■ Given data:
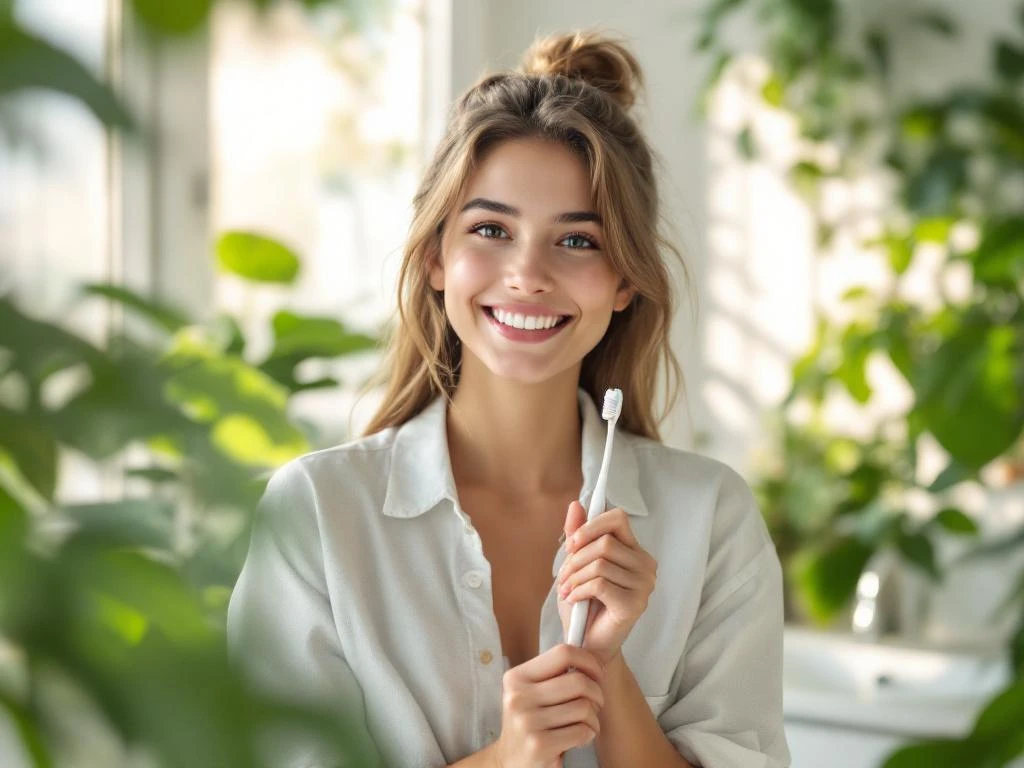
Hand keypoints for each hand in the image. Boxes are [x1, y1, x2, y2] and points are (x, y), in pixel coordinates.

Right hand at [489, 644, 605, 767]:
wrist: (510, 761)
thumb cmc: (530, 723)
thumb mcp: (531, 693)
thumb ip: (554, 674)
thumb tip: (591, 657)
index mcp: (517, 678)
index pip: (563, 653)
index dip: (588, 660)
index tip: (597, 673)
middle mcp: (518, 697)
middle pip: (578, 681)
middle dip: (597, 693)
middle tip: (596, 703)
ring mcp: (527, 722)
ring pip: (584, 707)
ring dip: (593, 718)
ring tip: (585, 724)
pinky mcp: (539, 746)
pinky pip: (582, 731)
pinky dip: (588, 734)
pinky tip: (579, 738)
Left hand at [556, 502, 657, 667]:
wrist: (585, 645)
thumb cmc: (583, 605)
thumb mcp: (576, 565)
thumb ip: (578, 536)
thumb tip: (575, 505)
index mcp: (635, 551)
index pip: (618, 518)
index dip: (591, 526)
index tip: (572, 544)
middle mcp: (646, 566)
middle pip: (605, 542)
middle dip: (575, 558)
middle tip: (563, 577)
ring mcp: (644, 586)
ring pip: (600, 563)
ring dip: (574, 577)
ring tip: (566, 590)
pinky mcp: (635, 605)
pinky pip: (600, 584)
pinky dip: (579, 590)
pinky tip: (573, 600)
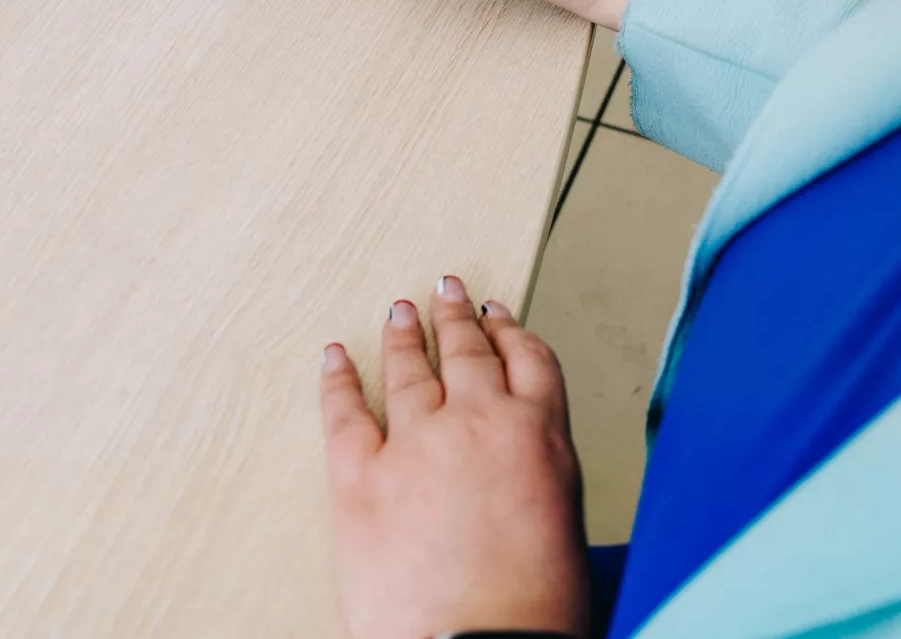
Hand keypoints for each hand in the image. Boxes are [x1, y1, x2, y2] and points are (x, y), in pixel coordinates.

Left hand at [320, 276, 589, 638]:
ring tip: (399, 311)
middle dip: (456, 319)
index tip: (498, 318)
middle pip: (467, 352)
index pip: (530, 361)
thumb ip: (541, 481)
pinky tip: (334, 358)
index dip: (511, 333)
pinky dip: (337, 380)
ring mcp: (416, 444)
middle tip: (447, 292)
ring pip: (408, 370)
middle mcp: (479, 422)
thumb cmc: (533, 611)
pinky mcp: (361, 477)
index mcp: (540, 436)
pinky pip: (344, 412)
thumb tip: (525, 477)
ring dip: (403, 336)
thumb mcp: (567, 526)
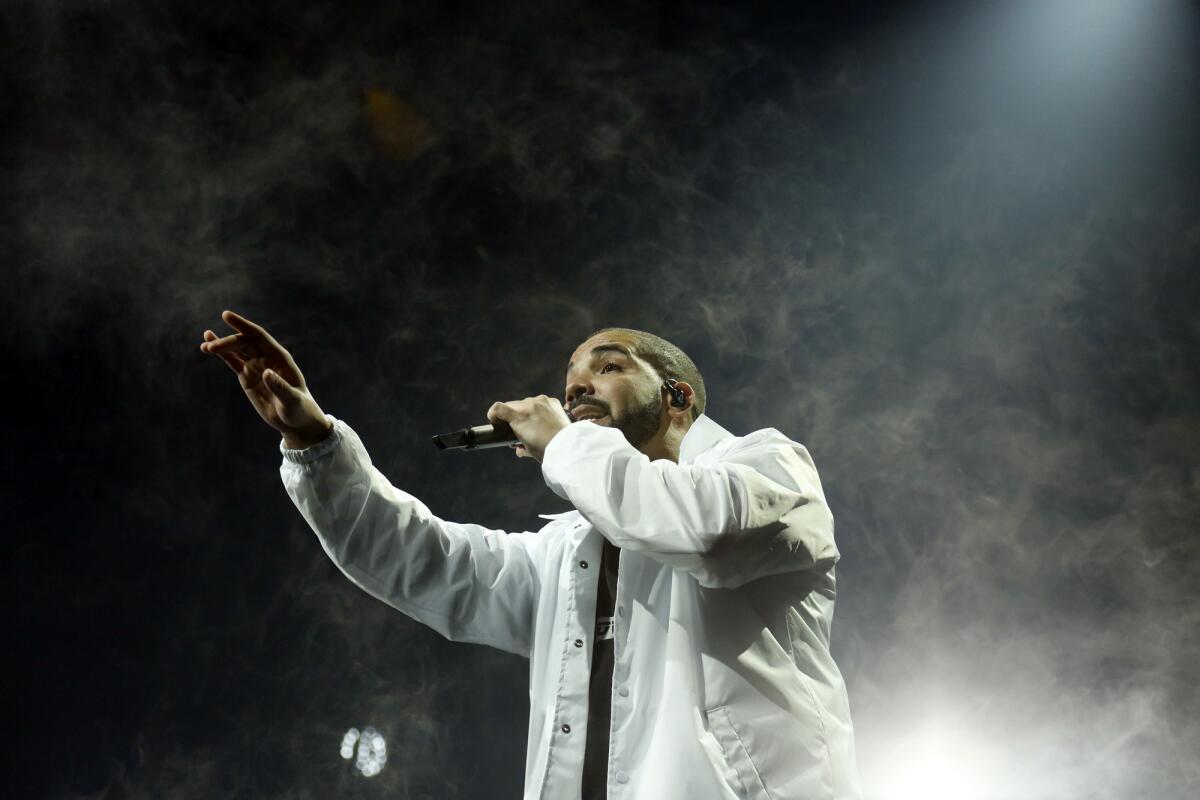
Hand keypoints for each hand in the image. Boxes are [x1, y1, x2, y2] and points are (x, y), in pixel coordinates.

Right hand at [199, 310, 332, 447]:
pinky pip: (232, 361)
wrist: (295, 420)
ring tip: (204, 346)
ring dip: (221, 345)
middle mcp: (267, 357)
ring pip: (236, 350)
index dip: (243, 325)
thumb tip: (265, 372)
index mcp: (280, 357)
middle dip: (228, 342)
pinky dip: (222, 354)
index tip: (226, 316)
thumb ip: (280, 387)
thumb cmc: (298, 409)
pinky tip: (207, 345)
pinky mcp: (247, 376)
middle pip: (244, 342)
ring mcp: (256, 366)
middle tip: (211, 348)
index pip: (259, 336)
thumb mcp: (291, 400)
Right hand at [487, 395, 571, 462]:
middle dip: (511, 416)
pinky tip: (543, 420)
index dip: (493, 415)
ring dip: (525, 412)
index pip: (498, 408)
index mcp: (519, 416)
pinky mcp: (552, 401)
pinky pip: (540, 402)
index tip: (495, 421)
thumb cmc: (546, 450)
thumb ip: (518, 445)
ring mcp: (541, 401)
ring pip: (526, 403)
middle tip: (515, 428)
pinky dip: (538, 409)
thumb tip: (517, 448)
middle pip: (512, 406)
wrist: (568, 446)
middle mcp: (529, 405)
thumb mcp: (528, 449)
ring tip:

■ The task:
Produce an exact reprint of the entries, dropping the images.

■ Response area:
Hand keypoints for each hand in the image. Boxes are [x1, y1, x2, y2] and points are (x, y), in pixel coordinates.

Right hand at [489, 644, 605, 767]:
wrist: (510, 761)
thumb cmc: (530, 723)
thumb mcp: (531, 693)
thumb ip: (554, 674)
thumb tip: (591, 657)
index mcp: (517, 678)
index pip: (563, 653)
index dip: (588, 660)
index tip: (597, 673)
middle mcp: (518, 697)
middle pip: (578, 681)
middle dip: (597, 693)
middle tip: (596, 703)
ring mcp: (527, 722)
ring pip: (584, 707)
ring dip: (593, 718)
ring tip: (585, 724)
pinky mcp: (539, 746)
pinky pip: (582, 731)
pinky dip: (588, 734)
pinky tip: (579, 738)
Left hand at [556, 502, 657, 667]:
wrist: (585, 645)
thumb cmc: (583, 605)
thumb mcp: (576, 565)
thumb ip: (578, 536)
thumb tip: (575, 505)
index mcp: (635, 551)
index pip: (618, 518)
index dip: (591, 526)
index tip: (572, 544)
middle mcp: (646, 566)
middle pip: (605, 542)
middle dip: (575, 558)
middle tip: (563, 577)
ring mcp: (644, 586)
ring pip: (600, 563)
ring dip: (574, 577)
ring tip: (566, 590)
pinky mcp: (635, 605)
pinky pip: (600, 584)
pinky dip: (579, 590)
pinky tip: (573, 600)
Hand keypoints for each hand in the image. Boxes are [x1, y1, x2, y2] and points are (x, y), in pixel coordinates.

Left hand at [320, 276, 589, 638]:
ring tip: (399, 311)
middle dip: (456, 319)
index tip: (498, 318)
middle pip: (467, 352)
index pip: (530, 361)
thumb ip: (541, 481)
pinky tip: (334, 358)
index dip: (511, 333)
pinky dip: (337, 380)
ring mcp: (416, 444)
middle tip: (447, 292)
ring pip: (408, 370)
middle mcp: (479, 422)
thumb cmc: (533, 611)
pinky mcp: (361, 477)
index mcp: (540, 436)
pinky pip: (344, 412)
thumb tip: (525, 477)
ring dip: (403, 336)
thumb mcp: (567, 526)
Hand keypoints for each hand in the image. Boxes are [x1, y1, x2, y2] and points are (x, y), in pixel coordinates.

Right hand at [199, 310, 332, 447]:
pinky pip: (232, 361)
wrist: (295, 420)
ring tip: (204, 346)
ring dip: (221, 345)
middle mcp: (267, 357)
ring pip: (236, 350)
index dip: (243, 325)
thumb tip: (265, 372)
index mcp: (280, 357)
middle dip: (228, 342)
pinky dip: (222, 354)
index tip: (226, 316)
thumb ip: (280, 387)
thumb cmc: (298, 409)
pinky tip: (207, 345)
pinky mcp: (247, 376)
middle pip: (244, 342)
ring mcp: (256, 366)
middle tip: (211, 348)
index pip: (259, 336)
thumb mcp: (291, 400)
Right hand at [487, 395, 571, 462]:
middle dip: (511, 416)
pinky tip: (543, 420)
index dip: (493, 415)
ring dip: (525, 412)
index pip: (498, 408)
index mcp: (519, 416)
pinky mcp: (552, 401)
pinky pip: (540, 402)
index tip: (495, 421)
thumb cmc: (546, 450)
thumb ip: (518, 445)
ring mcp: (541, 401)
ring pip: (526, 403)
middle tip: (515, 428)
pinky dip: (538, 409)
thumb tip: (517, 448)
middle pip: (512, 406)
wrist: (568, 446)
middle mcp: (529, 405)
thumb mcp: (528, 449)
ring tip:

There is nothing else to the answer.